Berners-Lee argues net neutrality case
Sir Tim Berners-Lee pushes his pro-net neutrality argument during a Government-held roundtable.
Web creator Sir Tim Berners-Lee argued the case for net neutrality during a Government-held roundtable yesterday.
Communications minister Ed Vaizey brought together industry and consumer groups, including the BBC and Facebook, to discuss the issue of an open internet.
"While transparency about traffic management policy is a good thing, best practices should also include the neutrality of the net," Berners-Lee said.
"The web has grown so fast precisely because we have had two independent markets, one for connectivity, and the other for content and applications."
Jim Killock, executive director of the Open Rights Group, and another attendee at the meeting, claimed internet service providers (ISPs) were "not putting forward anything that looks like meaningful self-regulation."
"In contrast with the US, where rules are being put in place through the FCC (Federal Communications Commission), or Norway where ISPs have agreed a meaningful code, our ISPs are not offering us what we and the UK economy needs," Killock said.
"If that continues to be the case, then Ed Vaizey will find himself with the task of breaking the log jam."
Another attendee was Dominique Lazanski, from campaign group the Big Brother Watch, who told IT PRO little was achieved at the meeting.
"There is nothing new on the net neutrality front - or rather nothing earth shattering," Lazanski said.
"Basically, Ed Vaizey and Ofcom are going to take a cautious approach on it and see how the voluntary code of practice goes."
The issue could escalate when, on 25 May, the EU Directive is set to make transparency on traffic management an obligation.
Ofcom is also due to release guidance on how it will look out for transparency breaches, among other open internet issues, Lazanski noted.
Despite the apparent stalemate at the meeting, which also featured the likes of Yahoo, Skype and Ofcom, Vaizey described the roundtable as "productive."
Vaizey previously voiced a preference for a two-tier internet, saying ISPs should be allowed to manage their networks and charge content providers and users for faster access.
Yesterday, he praised the move by a number of ISPs to be more transparent with their traffic management.
Earlier this week, BT, Virgin Media and Sky were amongst a host of companies who signed up to a new code of practice, drafted by the Broadband Stakeholders Group (BSG), to reveal how they restrict broadband speeds.

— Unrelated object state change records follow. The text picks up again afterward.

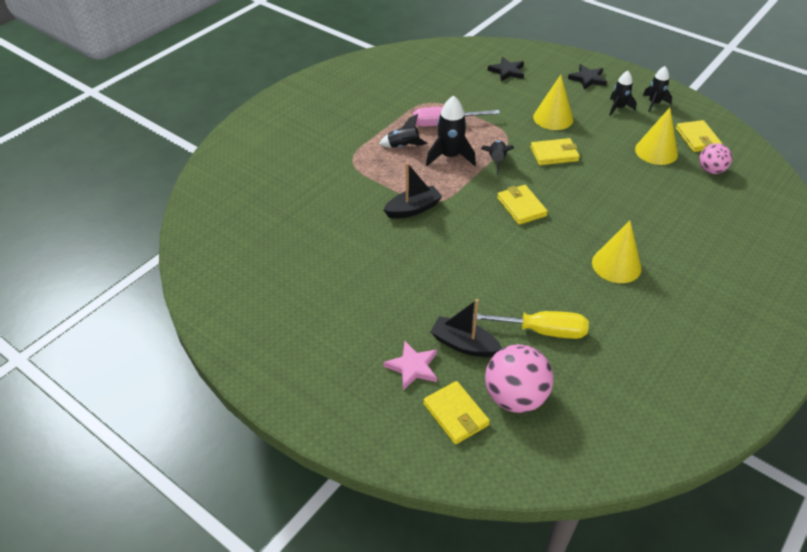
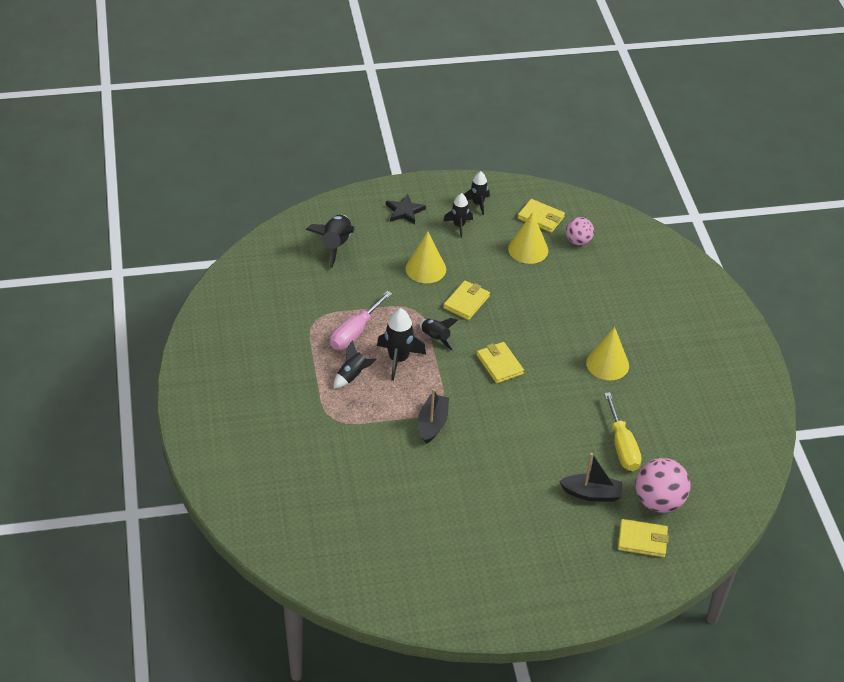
camera: 50 degrees left, 0 degrees up
pink star [383,341,437,390] -> none
black boat [430,299,502,357] -> black boat turned 150 degrees counterclockwise [559,453,622,502]
yellow screwdriver [473,311,589,339] -> yellow screwdriver turned 120 degrees clockwise [604,392,642,471]
black star [488,57,524,81] -> black rocket [306,215,355,268]
yellow wallet [497,185,548,225] -> yellow wallet turned 45 degrees clockwise [477,342,524,383]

"It is good to see that industry has taken the lead on agreeing greater transparency for their traffic management policies," Vaizey said.
"I am pleased that someone with the expertise of Sir Tim has agreed to work with industry on expanding that agreement to cover managing and maintaining the open internet."
The communications minister said the agreement should ensure users could access all legal content, whilst no discrimination against content providers on the basis of commercial rivalry should exist.
Furthermore, traffic management policies should be clear and transparent, Vaizey added.
Following the meeting, BSG chief executive (CEO) Antony Walker said any decision on net neutrality should be "based on the realities of what is happening in the UK market, rather than what is happening elsewhere in the world."
"The challenge ahead is to build a common view on how we safeguard the benefits of the open internet whilst also ensuring ongoing investment and innovation," he added.